With 50% LYKKE there were no doubt about its existence. It did not get too much press coverage, but it would not need that. For a whole summer the citizens of Bergen could enjoy the letters 50%LYKKE written with flowers on the grass lawns encircling the artificial lake in the centre of the town. Was it the municipal gardener that wanted to say something?
In this area the art museums are to be found in a row. Several art projects have taken the lake Lille Lungegaardsvann and the grass lawns into use. The bed of flowers was so big that the letters were readable from the top of the mountain at Floeyen, a must for every tourist visiting Bergen. The placing of the letters could be read like an extension of the art galleries - maybe like a commercial for an exhibition taking place in one of them.
For the citizens of Bergen, used to have a high frequency of performances and installations in public space, it would be no doubt that this was "art". They might of course discuss whether it was so.
It was not. It was a biological billboard promoting a most uncertain message. The text did not have a subject demanding something from the audience, as in Jenny Holtzers truism PROTECT ME FROM WHAT I WANT or making an assertion as in MONEY CREATES TASTE. It was like a slogan but it was not created as a moralising lecture. 50%HAPPYNESS. It looked more like a bargain offer. But was what for sale? Happiness? Can you buy that? This bed of flower could not be given away or sold like the paintings. It was public in municipal space. It was to be shared with anyone. Instead of creating a network of people giving each other gifts, it made a reference point for "the masses". It opened up for discussions about happiness. Is it possible to be happy through neck and crop? Or do we have to accept that nobody is entirely happy. Do we want to be happy 100%? Maybe 50% will do? Do someone want to tell us something?
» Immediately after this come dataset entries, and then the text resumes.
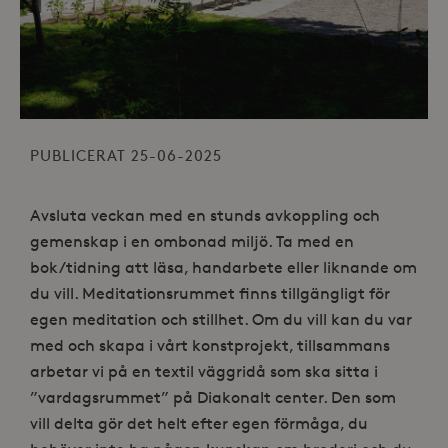
PUBLICERAT 25-06-2025
Avsluta veckan med en stunds avkoppling och
gemenskap i en ombonad miljö. Ta med en
bok/tidning att läsa, handarbete eller liknande om
du vill. Meditationsrummet finns tillgängligt för
egen meditation och stillhet. Om du vill kan du var
med och skapa i vårt konstprojekt, tillsammans
arbetar vi på en textil väggridå som ska sitta i
”vardagsrummet” på Diakonalt center. Den som
vill delta gör det helt efter egen förmåga, du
Whatever that was told, was told together with a multitude of other messages. Ads for various products, flyers about some political organisation, text in newspapers and music played in the shopping centres; or as on Thursday night September 9th, paintings given away for free. Among all other messages this was just one of them. If it made any difference is hard to say. An if it did, how did that take place? In his book MaoII the
writer Don DeLillo makes a suggestion: "All the impulses of all the media were fed into the circuitry of my dreams. One thinks of echoes. One thinks of an image made in the image and likeness of images. It was that complex."
When speaking to people about the grass lawn this felt more true than ever. Most of them misunderstood and believed I referred to a Norwegian sitcom launched in the same period named CA.LYKKELIG. (ca.happy) The funny part was that the two words had merged. They said CA LYKKE. In this way it was constrained by a media corporate with a better instrument for distribution of messages than a grass lawn. On the other hand, the grass lawn had had an effect. It made a difference. A small one. It opened up for a debate. In my
experience a debate on what the real name of that sitcom really was, and after one had established the name, one discussed why Norwegian sitcoms could not compete with the American ones, like Friends.
So why bother? Giving people something to talk about is by all means important. Where we direct our focus and how our attention is managed is always of importance to us. These two projects gave their questions away. There were no explicit statements, no intentional makings of message like in an advertising agency. In this respect the ambiguity opened up for reflections on the means of speaking, and not on what is spoken.